Dados coletados:

══════════════════════════════

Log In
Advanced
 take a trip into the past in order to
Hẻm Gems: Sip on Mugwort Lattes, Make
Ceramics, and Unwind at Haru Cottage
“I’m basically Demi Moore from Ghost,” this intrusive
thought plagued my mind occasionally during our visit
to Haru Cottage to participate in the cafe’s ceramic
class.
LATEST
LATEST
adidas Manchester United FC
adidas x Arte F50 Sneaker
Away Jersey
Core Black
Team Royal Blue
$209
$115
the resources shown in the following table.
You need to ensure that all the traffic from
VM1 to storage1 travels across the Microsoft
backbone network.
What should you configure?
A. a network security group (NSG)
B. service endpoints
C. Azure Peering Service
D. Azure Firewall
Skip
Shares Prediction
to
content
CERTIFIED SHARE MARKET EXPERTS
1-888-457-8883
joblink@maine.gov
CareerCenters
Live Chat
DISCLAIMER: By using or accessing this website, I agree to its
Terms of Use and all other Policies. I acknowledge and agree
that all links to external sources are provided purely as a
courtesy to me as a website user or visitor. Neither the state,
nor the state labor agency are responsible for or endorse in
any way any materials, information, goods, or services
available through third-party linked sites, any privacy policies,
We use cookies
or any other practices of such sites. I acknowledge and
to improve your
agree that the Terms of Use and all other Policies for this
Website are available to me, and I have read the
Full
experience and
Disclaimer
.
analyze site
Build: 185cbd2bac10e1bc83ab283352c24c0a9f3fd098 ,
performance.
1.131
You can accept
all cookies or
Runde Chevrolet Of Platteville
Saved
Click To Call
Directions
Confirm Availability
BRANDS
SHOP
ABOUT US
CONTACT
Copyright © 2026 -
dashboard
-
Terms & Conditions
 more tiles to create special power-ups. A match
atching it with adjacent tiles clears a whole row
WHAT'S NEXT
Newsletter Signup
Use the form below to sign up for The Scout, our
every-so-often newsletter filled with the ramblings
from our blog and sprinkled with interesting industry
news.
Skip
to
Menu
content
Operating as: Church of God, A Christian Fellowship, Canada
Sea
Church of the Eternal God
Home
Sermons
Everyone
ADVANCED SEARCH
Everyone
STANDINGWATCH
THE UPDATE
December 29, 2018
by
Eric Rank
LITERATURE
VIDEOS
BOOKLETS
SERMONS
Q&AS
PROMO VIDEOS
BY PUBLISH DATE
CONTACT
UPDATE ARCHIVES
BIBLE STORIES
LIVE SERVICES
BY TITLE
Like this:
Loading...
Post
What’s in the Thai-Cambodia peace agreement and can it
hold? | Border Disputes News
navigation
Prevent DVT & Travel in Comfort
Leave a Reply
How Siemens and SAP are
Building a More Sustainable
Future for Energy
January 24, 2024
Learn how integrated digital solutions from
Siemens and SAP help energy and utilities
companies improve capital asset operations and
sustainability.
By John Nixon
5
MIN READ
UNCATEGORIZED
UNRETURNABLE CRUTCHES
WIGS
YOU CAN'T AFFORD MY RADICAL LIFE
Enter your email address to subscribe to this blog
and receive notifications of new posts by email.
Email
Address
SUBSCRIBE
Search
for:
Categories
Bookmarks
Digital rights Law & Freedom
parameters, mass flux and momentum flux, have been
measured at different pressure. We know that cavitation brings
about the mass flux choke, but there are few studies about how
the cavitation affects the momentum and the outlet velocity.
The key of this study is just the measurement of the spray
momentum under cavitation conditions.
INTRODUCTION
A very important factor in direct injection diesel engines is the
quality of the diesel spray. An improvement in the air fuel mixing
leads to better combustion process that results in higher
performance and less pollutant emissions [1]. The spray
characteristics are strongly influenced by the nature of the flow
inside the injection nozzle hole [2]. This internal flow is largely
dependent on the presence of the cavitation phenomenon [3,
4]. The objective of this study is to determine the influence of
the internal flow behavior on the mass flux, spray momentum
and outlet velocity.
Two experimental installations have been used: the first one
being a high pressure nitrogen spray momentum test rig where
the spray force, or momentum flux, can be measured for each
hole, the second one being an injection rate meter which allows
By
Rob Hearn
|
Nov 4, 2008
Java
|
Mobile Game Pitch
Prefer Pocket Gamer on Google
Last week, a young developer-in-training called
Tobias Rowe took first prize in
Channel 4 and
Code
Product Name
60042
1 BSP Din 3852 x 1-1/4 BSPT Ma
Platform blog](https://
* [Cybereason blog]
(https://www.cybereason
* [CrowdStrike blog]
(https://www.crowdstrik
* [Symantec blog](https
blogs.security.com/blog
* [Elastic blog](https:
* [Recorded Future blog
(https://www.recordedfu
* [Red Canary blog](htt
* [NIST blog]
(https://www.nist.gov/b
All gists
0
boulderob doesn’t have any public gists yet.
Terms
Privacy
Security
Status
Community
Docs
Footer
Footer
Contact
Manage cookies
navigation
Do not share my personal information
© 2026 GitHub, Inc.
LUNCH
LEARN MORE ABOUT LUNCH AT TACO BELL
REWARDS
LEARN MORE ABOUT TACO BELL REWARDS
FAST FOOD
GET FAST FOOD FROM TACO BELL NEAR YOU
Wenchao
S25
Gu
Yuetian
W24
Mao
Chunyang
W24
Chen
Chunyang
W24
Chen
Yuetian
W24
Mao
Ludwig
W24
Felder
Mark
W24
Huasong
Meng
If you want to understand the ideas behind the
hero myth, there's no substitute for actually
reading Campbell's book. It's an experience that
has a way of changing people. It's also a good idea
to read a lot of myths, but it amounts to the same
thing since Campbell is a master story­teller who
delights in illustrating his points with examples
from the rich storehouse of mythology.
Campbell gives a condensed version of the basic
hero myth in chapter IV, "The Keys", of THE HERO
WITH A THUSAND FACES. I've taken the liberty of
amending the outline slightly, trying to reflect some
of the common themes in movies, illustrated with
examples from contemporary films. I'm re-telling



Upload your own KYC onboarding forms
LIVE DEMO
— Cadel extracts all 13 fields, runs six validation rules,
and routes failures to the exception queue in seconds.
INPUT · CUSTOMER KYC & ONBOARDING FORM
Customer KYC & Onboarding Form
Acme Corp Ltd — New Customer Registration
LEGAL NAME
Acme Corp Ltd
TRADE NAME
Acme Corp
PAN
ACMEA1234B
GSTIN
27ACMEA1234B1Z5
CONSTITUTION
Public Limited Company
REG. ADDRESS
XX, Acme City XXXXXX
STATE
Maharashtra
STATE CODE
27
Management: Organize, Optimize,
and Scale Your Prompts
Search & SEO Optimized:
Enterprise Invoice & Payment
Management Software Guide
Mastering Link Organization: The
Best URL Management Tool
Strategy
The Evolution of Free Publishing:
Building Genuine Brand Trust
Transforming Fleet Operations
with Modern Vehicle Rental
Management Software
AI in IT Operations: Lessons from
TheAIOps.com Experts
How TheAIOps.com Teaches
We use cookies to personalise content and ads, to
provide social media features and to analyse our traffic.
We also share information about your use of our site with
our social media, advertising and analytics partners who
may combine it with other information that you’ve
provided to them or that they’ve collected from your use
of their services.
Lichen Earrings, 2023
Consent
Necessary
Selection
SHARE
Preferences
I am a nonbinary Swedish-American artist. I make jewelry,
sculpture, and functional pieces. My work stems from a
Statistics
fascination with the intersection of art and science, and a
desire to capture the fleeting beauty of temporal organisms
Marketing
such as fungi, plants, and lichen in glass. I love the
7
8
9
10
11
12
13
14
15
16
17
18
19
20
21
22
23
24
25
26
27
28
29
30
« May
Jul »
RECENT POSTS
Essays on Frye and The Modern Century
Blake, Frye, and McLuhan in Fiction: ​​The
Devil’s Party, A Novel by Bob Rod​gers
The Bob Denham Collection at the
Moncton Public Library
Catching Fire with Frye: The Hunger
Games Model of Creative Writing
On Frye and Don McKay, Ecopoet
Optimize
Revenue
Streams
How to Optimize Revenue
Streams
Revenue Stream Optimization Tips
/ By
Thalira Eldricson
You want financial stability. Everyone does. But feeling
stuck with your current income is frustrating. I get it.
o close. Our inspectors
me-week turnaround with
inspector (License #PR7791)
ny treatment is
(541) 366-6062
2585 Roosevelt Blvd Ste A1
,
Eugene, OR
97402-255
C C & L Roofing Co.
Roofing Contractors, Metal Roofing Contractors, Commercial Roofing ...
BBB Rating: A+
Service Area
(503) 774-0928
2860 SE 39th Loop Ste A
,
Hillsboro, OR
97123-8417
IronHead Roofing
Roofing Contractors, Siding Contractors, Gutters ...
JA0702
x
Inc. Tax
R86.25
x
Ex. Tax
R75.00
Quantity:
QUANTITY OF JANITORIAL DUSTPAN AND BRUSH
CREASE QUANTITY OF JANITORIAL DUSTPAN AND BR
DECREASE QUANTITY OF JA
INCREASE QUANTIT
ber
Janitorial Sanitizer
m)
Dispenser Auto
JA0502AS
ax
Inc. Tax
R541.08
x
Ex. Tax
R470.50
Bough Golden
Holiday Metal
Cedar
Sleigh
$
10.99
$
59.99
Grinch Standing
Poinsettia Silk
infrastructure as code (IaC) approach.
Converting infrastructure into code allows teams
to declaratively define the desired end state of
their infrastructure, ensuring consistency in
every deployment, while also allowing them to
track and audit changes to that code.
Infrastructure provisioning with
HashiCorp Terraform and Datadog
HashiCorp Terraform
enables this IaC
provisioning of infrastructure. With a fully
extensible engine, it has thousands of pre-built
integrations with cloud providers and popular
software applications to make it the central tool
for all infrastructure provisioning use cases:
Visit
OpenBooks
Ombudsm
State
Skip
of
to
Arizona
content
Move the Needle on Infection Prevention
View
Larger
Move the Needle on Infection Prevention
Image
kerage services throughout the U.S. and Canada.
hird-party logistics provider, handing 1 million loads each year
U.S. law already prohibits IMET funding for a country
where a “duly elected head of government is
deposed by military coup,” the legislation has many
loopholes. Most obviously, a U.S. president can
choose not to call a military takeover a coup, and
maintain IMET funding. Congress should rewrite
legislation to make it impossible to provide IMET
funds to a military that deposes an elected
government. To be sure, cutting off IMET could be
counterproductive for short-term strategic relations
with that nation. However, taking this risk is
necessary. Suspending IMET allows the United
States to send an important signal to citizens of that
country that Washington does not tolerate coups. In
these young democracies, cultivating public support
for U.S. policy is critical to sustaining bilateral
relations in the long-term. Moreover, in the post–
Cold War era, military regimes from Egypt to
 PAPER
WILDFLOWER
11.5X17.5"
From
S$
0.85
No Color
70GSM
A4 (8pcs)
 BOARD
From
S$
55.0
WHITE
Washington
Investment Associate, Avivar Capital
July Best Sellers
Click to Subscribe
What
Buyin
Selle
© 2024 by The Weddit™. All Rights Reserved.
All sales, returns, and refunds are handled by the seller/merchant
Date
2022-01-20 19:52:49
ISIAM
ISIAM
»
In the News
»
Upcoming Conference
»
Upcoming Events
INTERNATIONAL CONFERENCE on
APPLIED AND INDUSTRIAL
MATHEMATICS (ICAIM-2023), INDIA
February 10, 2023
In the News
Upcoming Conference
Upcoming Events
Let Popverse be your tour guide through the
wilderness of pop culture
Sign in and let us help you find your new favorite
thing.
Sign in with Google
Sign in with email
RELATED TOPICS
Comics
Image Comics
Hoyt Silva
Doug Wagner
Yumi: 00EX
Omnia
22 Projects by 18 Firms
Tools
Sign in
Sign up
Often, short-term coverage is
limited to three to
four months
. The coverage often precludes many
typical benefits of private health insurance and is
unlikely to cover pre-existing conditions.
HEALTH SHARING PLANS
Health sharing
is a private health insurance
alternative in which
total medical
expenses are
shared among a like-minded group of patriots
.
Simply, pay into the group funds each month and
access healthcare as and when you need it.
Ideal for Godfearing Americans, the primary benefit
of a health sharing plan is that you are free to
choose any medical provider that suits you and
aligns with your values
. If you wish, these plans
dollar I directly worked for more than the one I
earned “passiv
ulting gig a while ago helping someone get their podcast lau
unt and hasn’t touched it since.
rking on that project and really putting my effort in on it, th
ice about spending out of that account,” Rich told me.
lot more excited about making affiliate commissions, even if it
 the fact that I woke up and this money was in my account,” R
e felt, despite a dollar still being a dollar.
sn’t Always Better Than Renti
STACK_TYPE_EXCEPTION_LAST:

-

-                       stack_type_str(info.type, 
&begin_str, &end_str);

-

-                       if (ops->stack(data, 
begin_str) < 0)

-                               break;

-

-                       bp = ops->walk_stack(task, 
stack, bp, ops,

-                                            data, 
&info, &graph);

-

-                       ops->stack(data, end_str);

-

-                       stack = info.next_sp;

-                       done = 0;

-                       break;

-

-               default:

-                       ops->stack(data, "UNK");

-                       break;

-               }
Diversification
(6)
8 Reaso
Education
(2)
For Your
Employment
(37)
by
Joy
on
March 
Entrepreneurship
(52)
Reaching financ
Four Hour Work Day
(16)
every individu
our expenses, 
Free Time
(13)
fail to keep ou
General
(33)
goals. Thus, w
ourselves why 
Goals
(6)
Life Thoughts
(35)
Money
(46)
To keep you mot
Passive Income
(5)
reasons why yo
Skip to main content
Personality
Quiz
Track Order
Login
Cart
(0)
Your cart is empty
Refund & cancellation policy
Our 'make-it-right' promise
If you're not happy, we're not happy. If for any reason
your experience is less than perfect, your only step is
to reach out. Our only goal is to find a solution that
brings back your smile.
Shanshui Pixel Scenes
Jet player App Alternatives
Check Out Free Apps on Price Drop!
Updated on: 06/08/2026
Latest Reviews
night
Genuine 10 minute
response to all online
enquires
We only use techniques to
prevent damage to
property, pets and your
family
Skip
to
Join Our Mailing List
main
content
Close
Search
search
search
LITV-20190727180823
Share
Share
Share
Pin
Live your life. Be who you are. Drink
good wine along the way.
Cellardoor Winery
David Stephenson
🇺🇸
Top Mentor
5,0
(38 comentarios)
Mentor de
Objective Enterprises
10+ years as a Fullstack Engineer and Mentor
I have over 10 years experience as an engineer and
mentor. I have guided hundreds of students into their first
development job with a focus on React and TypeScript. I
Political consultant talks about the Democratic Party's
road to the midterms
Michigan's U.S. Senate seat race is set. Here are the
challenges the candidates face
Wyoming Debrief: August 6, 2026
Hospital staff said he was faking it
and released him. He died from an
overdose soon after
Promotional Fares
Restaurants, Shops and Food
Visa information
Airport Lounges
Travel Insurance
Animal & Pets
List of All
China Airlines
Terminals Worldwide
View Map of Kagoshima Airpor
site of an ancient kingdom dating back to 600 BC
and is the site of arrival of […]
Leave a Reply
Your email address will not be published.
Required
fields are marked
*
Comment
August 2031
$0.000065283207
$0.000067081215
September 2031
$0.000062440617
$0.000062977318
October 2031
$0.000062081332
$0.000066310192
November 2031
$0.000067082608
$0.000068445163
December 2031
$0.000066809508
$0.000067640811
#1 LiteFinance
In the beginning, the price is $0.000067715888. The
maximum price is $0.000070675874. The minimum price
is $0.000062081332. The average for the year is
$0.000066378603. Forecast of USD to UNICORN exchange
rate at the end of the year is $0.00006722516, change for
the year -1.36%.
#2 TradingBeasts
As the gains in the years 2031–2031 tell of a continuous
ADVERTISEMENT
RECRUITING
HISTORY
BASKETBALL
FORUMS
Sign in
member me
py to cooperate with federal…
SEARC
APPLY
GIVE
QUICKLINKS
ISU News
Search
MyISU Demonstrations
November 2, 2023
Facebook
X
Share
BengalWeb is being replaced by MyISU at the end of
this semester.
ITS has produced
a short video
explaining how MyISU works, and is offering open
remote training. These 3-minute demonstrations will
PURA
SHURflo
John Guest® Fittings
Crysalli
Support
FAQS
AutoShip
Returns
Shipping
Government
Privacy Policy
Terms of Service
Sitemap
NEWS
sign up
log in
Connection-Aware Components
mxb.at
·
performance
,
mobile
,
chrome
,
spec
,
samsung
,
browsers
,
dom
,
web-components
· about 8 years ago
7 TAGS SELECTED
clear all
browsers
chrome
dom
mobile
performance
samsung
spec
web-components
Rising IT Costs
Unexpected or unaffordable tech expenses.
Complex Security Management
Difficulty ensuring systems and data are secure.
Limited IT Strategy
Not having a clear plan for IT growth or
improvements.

══════════════════════════════

**PROBLEMA A RESOLVER:**
Cite, sem nenhuma alteração, as linhas dos registros que vão do início até a linha que contém "You need to ensure that all the traffic from", incluindo as duas extremidades.

**RESOLUÇÃO COMENTADA:**
Log In
Advanced
 take a trip into the past in order to
Hẻm Gems: Sip on Mugwort Lattes, Make
Ceramics, and Unwind at Haru Cottage
“I’m basically Demi Moore from Ghost,” this intrusive
thought plagued my mind occasionally during our visit
to Haru Cottage to participate in the cafe’s ceramic
class.
LATEST
LATEST
adidas Manchester United FC
adidas x Arte F50 Sneaker
Away Jersey
Core Black
Team Royal Blue
$209
$115
the resources shown in the following table.
You need to ensure that all the traffic from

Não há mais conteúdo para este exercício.